Summary: I got a false alert that the issues were resolved. Foolishly, I didn’t look into it further and didn’t realize we had an ongoing outage.
My deepest apologies for the two outages we’ve had in the past day. The first happened yesterday at around 5pm pacific time, the second today at around 6am. Both were caused by the same simple, easy to resolve issue. In both cases, I did not resolve the issue causing the outage because I didn’t realize the outages were happening. Our monitoring system sent me alerts saying the issues had resolved themselves just moments after it pointed out the problems in the first place.
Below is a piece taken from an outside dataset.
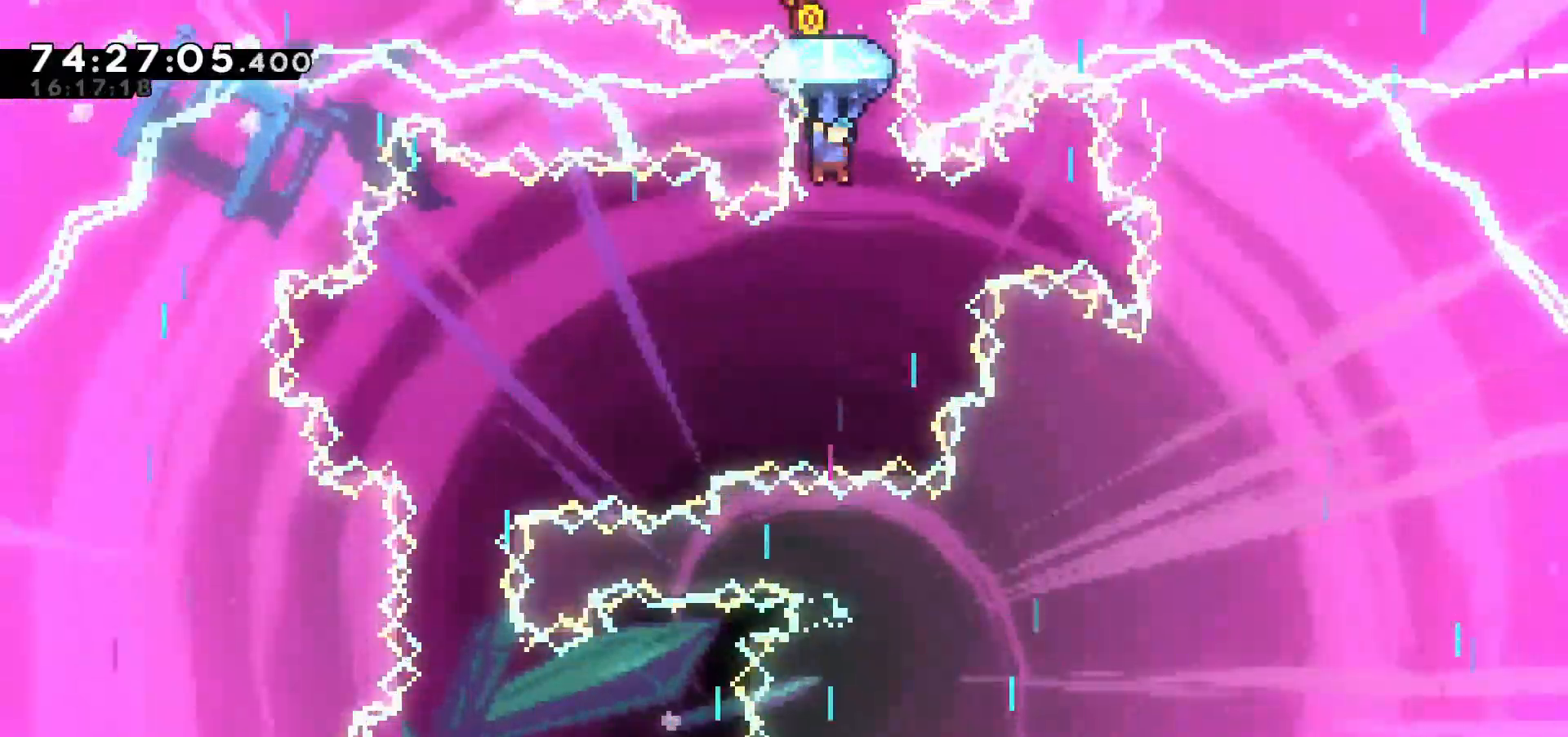
{"keys": ["left", "up", "z"], "events": [[333, "left", "down"]]}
I should have looked into the issues upon getting the alerts, regardless of their supposed resolution, and I didn’t. Thus, we had hours of downtime when we should have had minutes.
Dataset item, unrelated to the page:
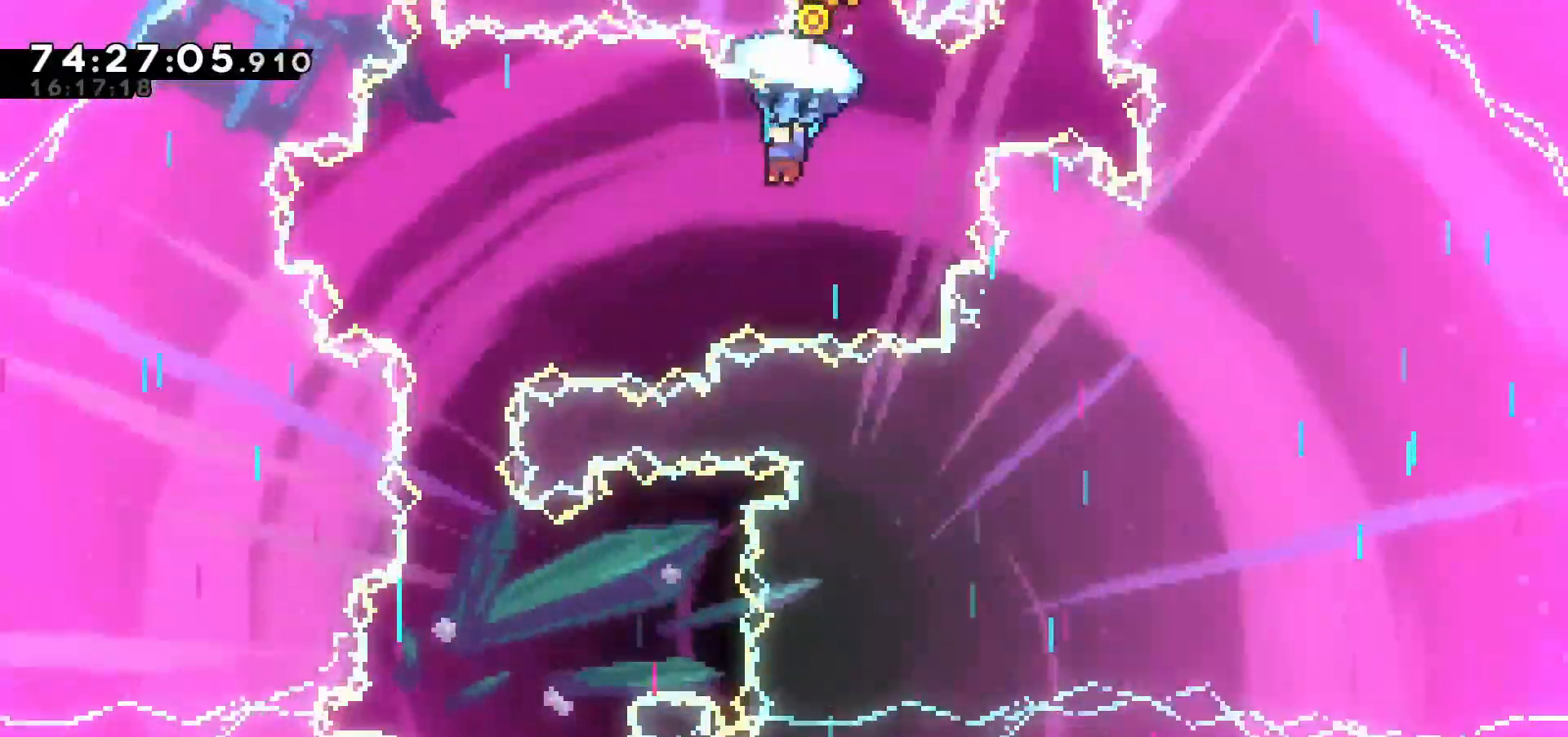
{"keys": ["left", "up", "z"], "events": []}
I am ashamed of the situation, and stressed by the potential repercussions on the trust of our users. Due to my actions, tens of thousands of people around the world were blocked from doing their work over the past day. My apologies to all of you.
Here is what I will do to prevent this happening in the future:
- I’ve added two new alerts to our monitoring which are direct indicators of our most common issues. These metrics will not incorrectly resolve themselves while an outage remains active.
- I will always look into outage alerts, even if I get an automated alert saying an issue is resolved.
- After an alert, I will look at our core metrics dashboards as opposed to my own app responsiveness to determine whether the app is healthy. Loading the home page is an incredibly dumb way to verify the health of our servers. I did it simply because I was away from my computer and have never seen a real outage falsely resolved without additional alerts. That was a huge mistake.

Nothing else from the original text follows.